Character actors are another of cinemas unheralded heroes. Some acquire a small degree of fame or notoriety. But for the most part they go unrecognized and unremembered for the excellent work they’ve done and all the pleasure they’ve given us over the years.
From time to time we will be highlighting some of these staples of the cinema whom we got to know nearly as well as we know the long time neighbor next door. Yet we don’t remember them until we see them in the next movie playing their next great role.

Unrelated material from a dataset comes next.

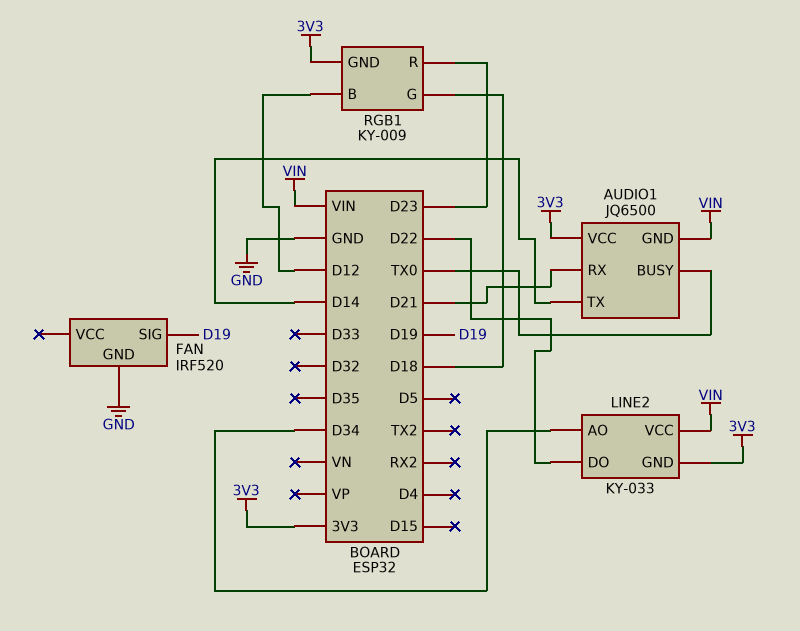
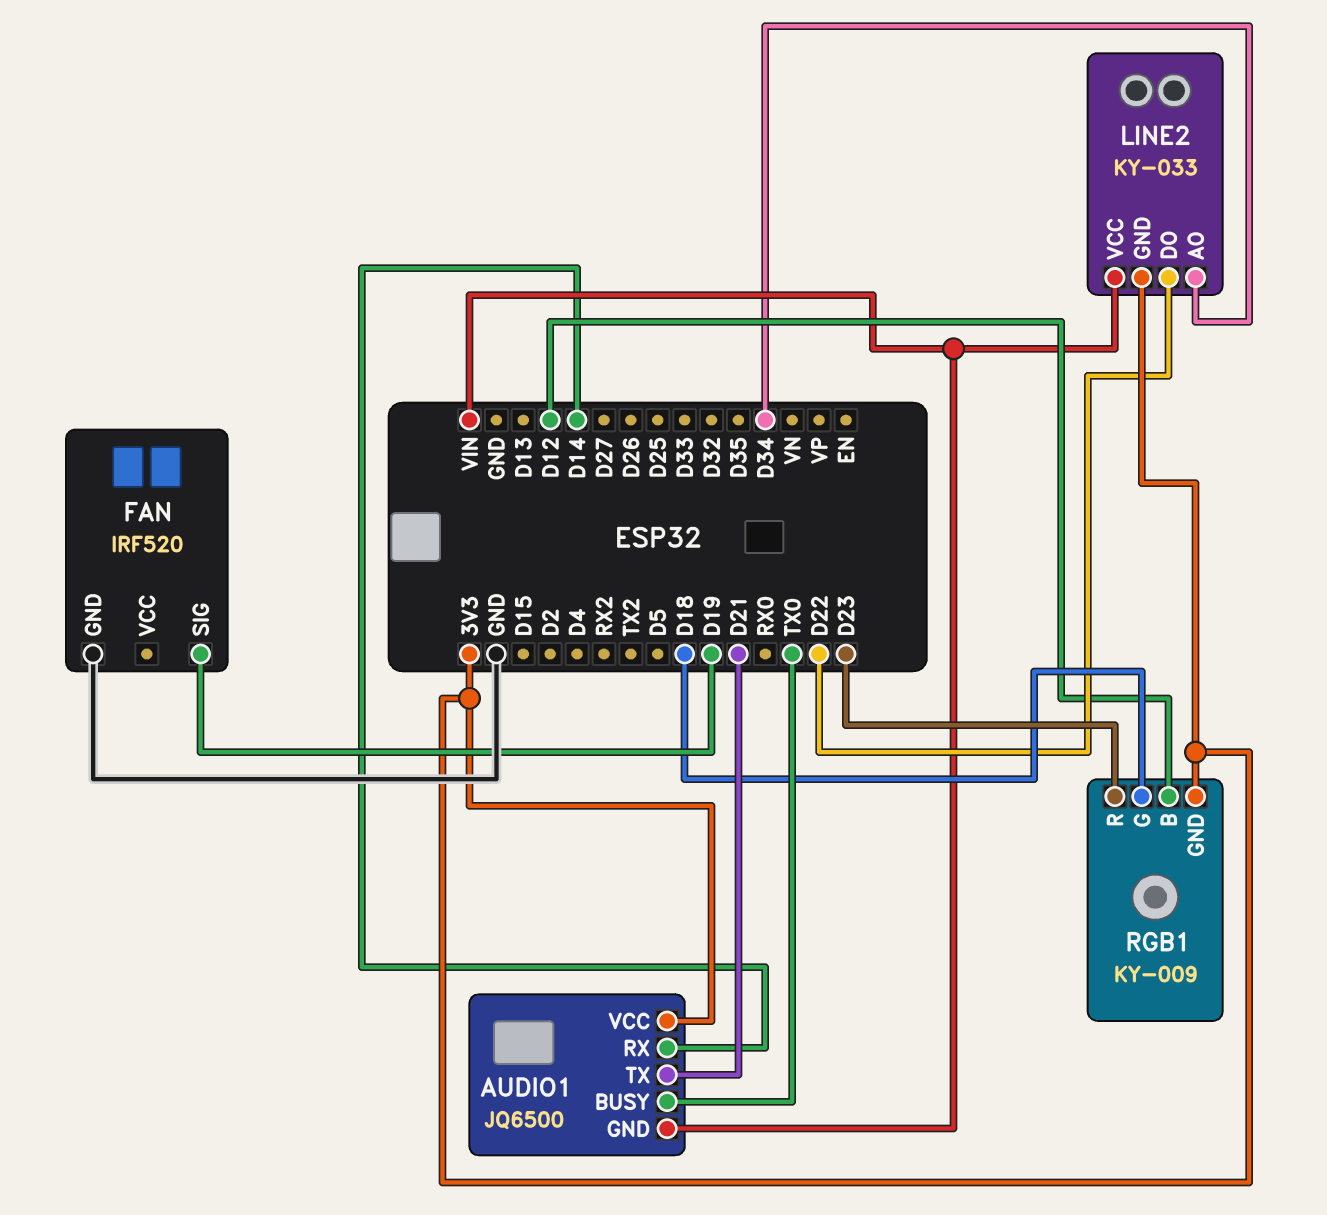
AUDIO1 pin RX: D21 -> D14
AUDIO1 pin TX: D14 -> D21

Murray Hamilton (1924-1986
Everyone knew Murray but no one knew him at all. Say the name Murray Hamilton and you get a blank stare. Say that he played the mayor who doesn’t want to close the beaches in Jaws (1975) or Anne Bancroft’s husband Mr. Robinson in The Graduate (1967) and you get : “Oh him. Sure I know who he is.”
In his career Murray made more than 300 movies, acted in over 1000 TV shows and appeared in 16 Broadway shows. In each he played a prominent featured role. Some other significant films include: Anatomy of a Murder (1959) The Hustler (1961), and Brubaker (1980). He liked to quote one of his favorite directors Stuart Rosenberg (Cool Hand Luke – 1969)who always started every film he directed by saying to the cast and crew that he viewed life as a Department store and that the people who made films were working in the toy department. Murray subscribed to that view of things. He was a genuine Hollywood outsider because in spite of the high number of films he appeared in he never lived in California and was never part of the so called film colony. His best friends were Walter Matthau, Michael Parks, David Soul, Jason Robards, Peter O’Toole and George C. Scott. His favorite director was Steven Spielberg for whom he acted in Jaws (1975) and in 1941 (1979).
Murray studied to be a graphic artist and got into acting by accident. He worked in the play Mister Roberts (1948) and later replaced David Wayne in the role of Ensign Pulver. As an actor Murray said that he always tried to first be “true to the part as it is written”, be “interesting in the role” and “serve the director to the best of my ability”.
He was born in North Carolina and died there 62 years later of cancer. Murray was one of the best of the unheralded character actors and it would be a shame if his contributions to the films in which he appeared were forgotten. He’s not forgotten here. Thank you, Murray, you were wonderful.